Ah, but wait. The play, seemingly wandering about without answers, holds for us even more surrealist directions. We are beginning to hear from Estragon, in the form of the United States.  Here is where the play will abound in absurdities.   The recent election has confirmed the public’s confidence in the economic musings of a former Hawaiian prep school pothead, positioned to lead the once great American economic miracle into the rocks.  Facing the “fiscal cliff” of enforced tax raises and dramatic directionless spending cuts guaranteed to throw the country back into recession, the former Cannabis connoisseur has determined the way to deal with the crisis is- no really- “stimulus” spending.  You see, how this works is, the government overspends thereby needing more tax receipts thereby raising taxes thereby reducing economic performance thereby reducing receipts thereby needing economic stimulus through more spending.  Estragon would be proud of such logic as he took off his bowler and stared inquisitively into it, seeing nothing.  The legislative bodies sit by and wonder if cannabidiol has made logic invisible to the man who woke up one day and discovered himself Leader of the Free World.  Certainly it can’t it can’t get more absurd than that.

The end game for a play which has no end is the lonely waiting for someone who will never come, a sustained and constructive policy to get the West out of this mess.

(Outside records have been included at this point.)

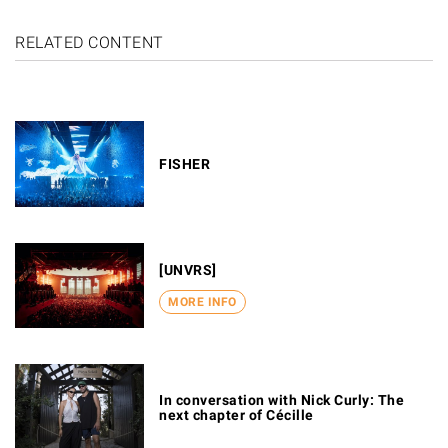
RELATED CONTENT
FISHER
[UNVRS]
MORE INFO
In conversation with Nick Curly: The
next chapter of Cécille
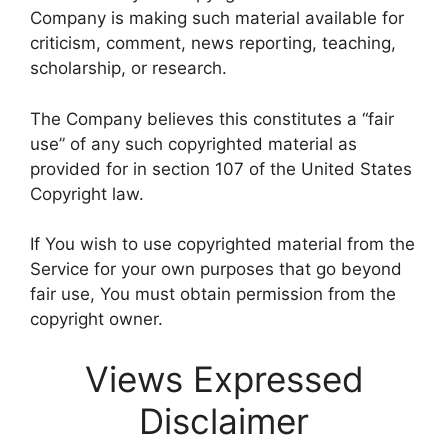
Company is making such material available for
criticism, comment, news reporting, teaching,
scholarship, or research.
The Company believes this constitutes a “fair
use” of any such copyrighted material as
provided for in section 107 of the United States
Copyright law.
If You wish to use copyrighted material from the
Service for your own purposes that go beyond
fair use, You must obtain permission from the
copyright owner.
Views Expressed
Disclaimer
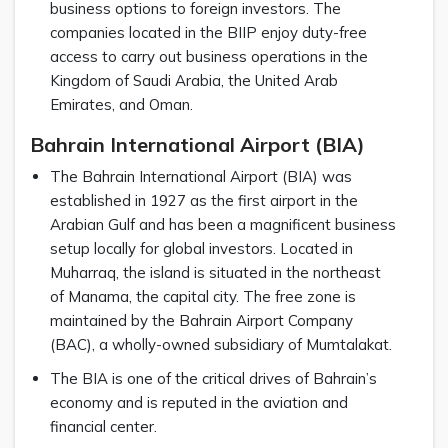
business options to foreign investors. The
companies located in the BIIP enjoy duty-free
access to carry out business operations in the
Kingdom of Saudi Arabia, the United Arab
Emirates, and Oman.
Bahrain International Airport (BIA)
The Bahrain International Airport (BIA) was
established in 1927 as the first airport in the
Arabian Gulf and has been a magnificent business
setup locally for global investors. Located in
Muharraq, the island is situated in the northeast
of Manama, the capital city. The free zone is
maintained by the Bahrain Airport Company
(BAC), a wholly-owned subsidiary of Mumtalakat.
The BIA is one of the critical drives of Bahrain’s
economy and is reputed in the aviation and
financial center.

The United States will unfortunately ignore its ridiculously prevalent bounties of personal incentive, creativity, innate  thriftiness, and natural resources, and instead propel forward to economic decline, spiraling debt, and progressive paralysis.  Europe will tumble into Act III, where suicide is contemplated but the characters of the play lack the energy and incentive to follow through.

Western Civilization, whose two thousand five hundred year brilliant journey is now in the hands of such characters, is best eulogized by Samuel Beckett’s most memorable line in the play regarding the frailty and brevity of such existence:

They give birth astride a grave,  the light gleams an instant, then it is night once more.